**WHAT YOU SHOULD DO:** Pictures within the data are to be left out; everything else must be reproduced exactly.

------ PROVIDED ENTRIES ------

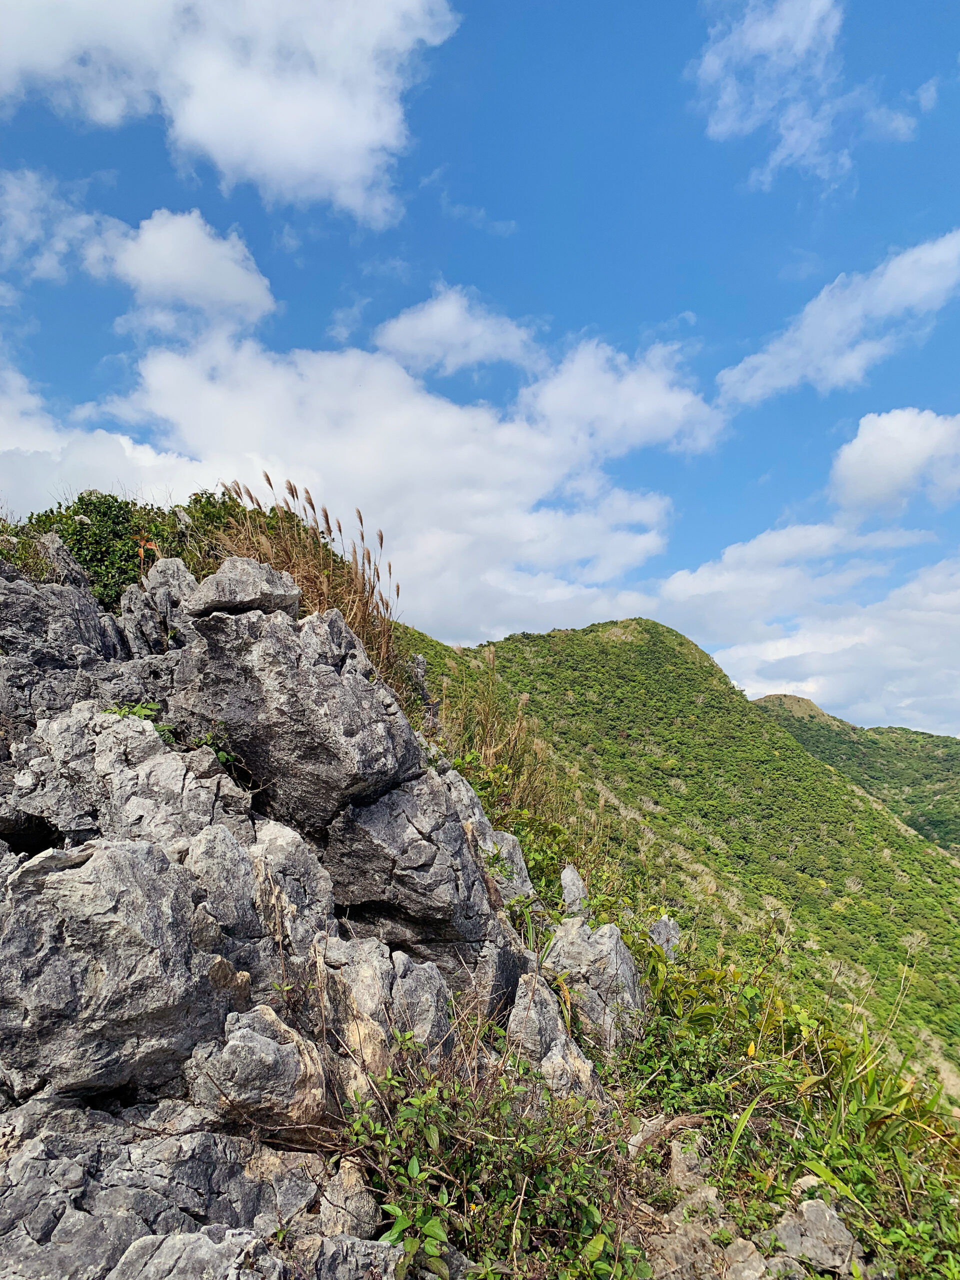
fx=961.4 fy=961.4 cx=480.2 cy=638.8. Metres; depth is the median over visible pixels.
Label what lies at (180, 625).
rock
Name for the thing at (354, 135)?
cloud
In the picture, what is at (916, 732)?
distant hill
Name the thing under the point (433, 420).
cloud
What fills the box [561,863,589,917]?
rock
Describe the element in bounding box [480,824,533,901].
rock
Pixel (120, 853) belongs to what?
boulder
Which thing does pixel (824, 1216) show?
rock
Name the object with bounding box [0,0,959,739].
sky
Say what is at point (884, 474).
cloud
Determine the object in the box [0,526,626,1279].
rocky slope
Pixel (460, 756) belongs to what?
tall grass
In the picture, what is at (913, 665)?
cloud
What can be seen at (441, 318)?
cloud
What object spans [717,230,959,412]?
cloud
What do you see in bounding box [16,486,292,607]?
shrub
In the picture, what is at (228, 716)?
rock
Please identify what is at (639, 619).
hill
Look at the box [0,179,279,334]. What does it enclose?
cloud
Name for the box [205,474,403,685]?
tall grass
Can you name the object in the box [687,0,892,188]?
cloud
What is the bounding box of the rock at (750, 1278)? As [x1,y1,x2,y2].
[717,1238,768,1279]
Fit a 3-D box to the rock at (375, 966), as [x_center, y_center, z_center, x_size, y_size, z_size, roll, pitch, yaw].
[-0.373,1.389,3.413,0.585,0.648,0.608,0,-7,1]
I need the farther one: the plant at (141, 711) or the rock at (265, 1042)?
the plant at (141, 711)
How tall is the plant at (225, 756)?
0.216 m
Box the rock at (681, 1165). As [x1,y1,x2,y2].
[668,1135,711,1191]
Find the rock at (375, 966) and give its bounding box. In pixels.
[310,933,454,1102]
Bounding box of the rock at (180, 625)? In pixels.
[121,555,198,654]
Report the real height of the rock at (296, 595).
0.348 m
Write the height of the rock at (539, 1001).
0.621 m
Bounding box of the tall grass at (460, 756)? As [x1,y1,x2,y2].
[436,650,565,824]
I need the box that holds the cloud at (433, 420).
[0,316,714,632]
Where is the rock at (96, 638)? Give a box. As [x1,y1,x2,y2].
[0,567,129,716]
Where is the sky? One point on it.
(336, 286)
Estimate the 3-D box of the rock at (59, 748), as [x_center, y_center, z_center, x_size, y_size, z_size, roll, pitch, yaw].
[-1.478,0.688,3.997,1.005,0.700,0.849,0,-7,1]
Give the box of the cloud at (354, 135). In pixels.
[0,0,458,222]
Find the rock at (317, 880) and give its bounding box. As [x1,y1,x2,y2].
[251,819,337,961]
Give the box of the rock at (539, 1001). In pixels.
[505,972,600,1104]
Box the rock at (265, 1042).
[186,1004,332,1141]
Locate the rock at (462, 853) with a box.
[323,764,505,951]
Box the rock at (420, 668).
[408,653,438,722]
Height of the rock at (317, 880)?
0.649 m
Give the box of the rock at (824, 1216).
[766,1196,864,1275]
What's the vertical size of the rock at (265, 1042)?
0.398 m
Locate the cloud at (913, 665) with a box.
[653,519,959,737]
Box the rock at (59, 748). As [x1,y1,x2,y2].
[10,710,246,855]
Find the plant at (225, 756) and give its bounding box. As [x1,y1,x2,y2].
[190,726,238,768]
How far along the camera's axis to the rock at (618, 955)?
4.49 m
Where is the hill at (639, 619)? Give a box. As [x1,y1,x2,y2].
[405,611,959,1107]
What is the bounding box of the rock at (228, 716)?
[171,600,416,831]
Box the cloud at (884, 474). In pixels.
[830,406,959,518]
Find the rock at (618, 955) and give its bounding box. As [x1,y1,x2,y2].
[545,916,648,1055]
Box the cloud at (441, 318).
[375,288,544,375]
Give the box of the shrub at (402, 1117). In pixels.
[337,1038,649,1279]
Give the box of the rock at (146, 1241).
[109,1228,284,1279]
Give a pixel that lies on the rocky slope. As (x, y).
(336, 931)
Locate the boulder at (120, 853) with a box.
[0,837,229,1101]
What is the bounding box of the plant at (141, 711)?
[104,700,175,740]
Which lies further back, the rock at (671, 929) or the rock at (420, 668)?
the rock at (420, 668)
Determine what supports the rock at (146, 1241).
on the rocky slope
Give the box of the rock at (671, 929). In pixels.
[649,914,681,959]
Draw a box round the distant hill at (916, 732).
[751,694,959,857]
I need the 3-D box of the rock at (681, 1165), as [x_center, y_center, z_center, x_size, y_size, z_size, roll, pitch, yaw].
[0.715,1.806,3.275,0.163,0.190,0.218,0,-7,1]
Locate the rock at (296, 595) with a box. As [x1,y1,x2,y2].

------

**REPLY TO THE EXERCISE:**
fx=961.4 fy=961.4 cx=480.2 cy=638.8. Metres; depth is the median over visible pixels.
Label what lies at (180, 625).
rock
Name for the thing at (354, 135)?
cloud
In the picture, what is at (916, 732)?
distant hill
Name the thing under the point (433, 420).
cloud
What fills the box [561,863,589,917]?
rock
Describe the element in bounding box [480,824,533,901].
rock
Pixel (120, 853) belongs to what?
boulder
Which thing does pixel (824, 1216) show?
rock
Name the object with bounding box [0,0,959,739].
sky
Say what is at point (884, 474).
cloud
Determine the object in the box [0,526,626,1279].
rocky slope
Pixel (460, 756) belongs to what?
tall grass
In the picture, what is at (913, 665)?
cloud
What can be seen at (441, 318)?
cloud
What object spans [717,230,959,412]?
cloud
What do you see in bounding box [16,486,292,607]?
shrub
In the picture, what is at (228, 716)?
rock
Please identify what is at (639, 619).
hill
Look at the box [0,179,279,334]. What does it enclose?
cloud
Name for the box [205,474,403,685]?
tall grass
Can you name the object in the box [687,0,892,188]?
cloud
What is the bounding box of the rock at (750, 1278)? As [x1,y1,x2,y2].
[717,1238,768,1279]
Fit a 3-D box to the rock at (375, 966), as [x_center, y_center, z_center, x_size, y_size, z_size, roll, pitch, yaw].
[-0.373,1.389,3.413,0.585,0.648,0.608,0,-7,1]
I need the farther one: the plant at (141, 711) or the rock at (265, 1042)?
the plant at (141, 711)
How tall is the plant at (225, 756)?
0.216 m
Box the rock at (681, 1165). As [x1,y1,x2,y2].
[668,1135,711,1191]
Find the rock at (375, 966) and give its bounding box. In pixels.
[310,933,454,1102]
Bounding box of the rock at (180, 625)? In pixels.
[121,555,198,654]
Report the real height of the rock at (296, 595).
0.348 m
Write the height of the rock at (539, 1001).
0.621 m
Bounding box of the tall grass at (460, 756)? As [x1,y1,x2,y2].
[436,650,565,824]
I need the box that holds the cloud at (433, 420).
[0,316,714,632]
Where is the rock at (96, 638)? Give a box. As [x1,y1,x2,y2].
[0,567,129,716]
Where is the sky? One point on it.
(336, 286)
Estimate the 3-D box of the rock at (59, 748), as [x_center, y_center, z_center, x_size, y_size, z_size, roll, pitch, yaw].
[-1.478,0.688,3.997,1.005,0.700,0.849,0,-7,1]
Give the box of the cloud at (354, 135). In pixels.
[0,0,458,222]
Find the rock at (317, 880) and give its bounding box. As [x1,y1,x2,y2].
[251,819,337,961]
Give the box of the rock at (539, 1001). In pixels.
[505,972,600,1104]
Box the rock at (265, 1042).
[186,1004,332,1141]
Locate the rock at (462, 853) with a box.
[323,764,505,951]
Box the rock at (420, 668).
[408,653,438,722]
Height of the rock at (317, 880)?
0.649 m
Give the box of the rock at (824, 1216).
[766,1196,864,1275]
What's the vertical size of the rock at (265, 1042)?
0.398 m
Locate the cloud at (913, 665) with a box.
[653,519,959,737]
Box the rock at (59, 748). As [x1,y1,x2,y2].
[10,710,246,855]
Find the plant at (225, 756) and give its bounding box. As [x1,y1,x2,y2].
[190,726,238,768]
How far along the camera's axis to the rock at (618, 955)?
4.49 m
Where is the hill at (639, 619)? Give a box. As [x1,y1,x2,y2].
[405,611,959,1107]
What is the bounding box of the rock at (228, 716)?
[171,600,416,831]
Box the cloud at (884, 474). In pixels.
[830,406,959,518]
Find the rock at (618, 955) and give its bounding box. As [x1,y1,x2,y2].
[545,916,648,1055]
Box the cloud at (441, 318).
[375,288,544,375]
Give the box of the shrub at (402, 1117). In pixels.
[337,1038,649,1279]
Give the box of the rock at (146, 1241).
[109,1228,284,1279]
Give a pixel that lies on the rocky slope. As (x, y).
(336, 931)
Locate the boulder at (120, 853) with a box.
[0,837,229,1101]
What is the bounding box of the plant at (141, 711)?
[104,700,175,740]
Which lies further back, the rock at (671, 929) or the rock at (420, 668)?
the rock at (420, 668)
Determine what supports the rock at (146, 1241).
on the rocky slope
Give the box of the rock at (671, 929). In pixels.
[649,914,681,959]
Draw a box round the distant hill at (916, 732).
[751,694,959,857]
I need the 3-D box of the rock at (681, 1165), as [x_center, y_center, z_center, x_size, y_size, z_size, roll, pitch, yaw].
[0.715,1.806,3.275,0.163,0.190,0.218,0,-7,1]
Locate the rock at (296, 595) with a box. As [x1,y1,x2,y2].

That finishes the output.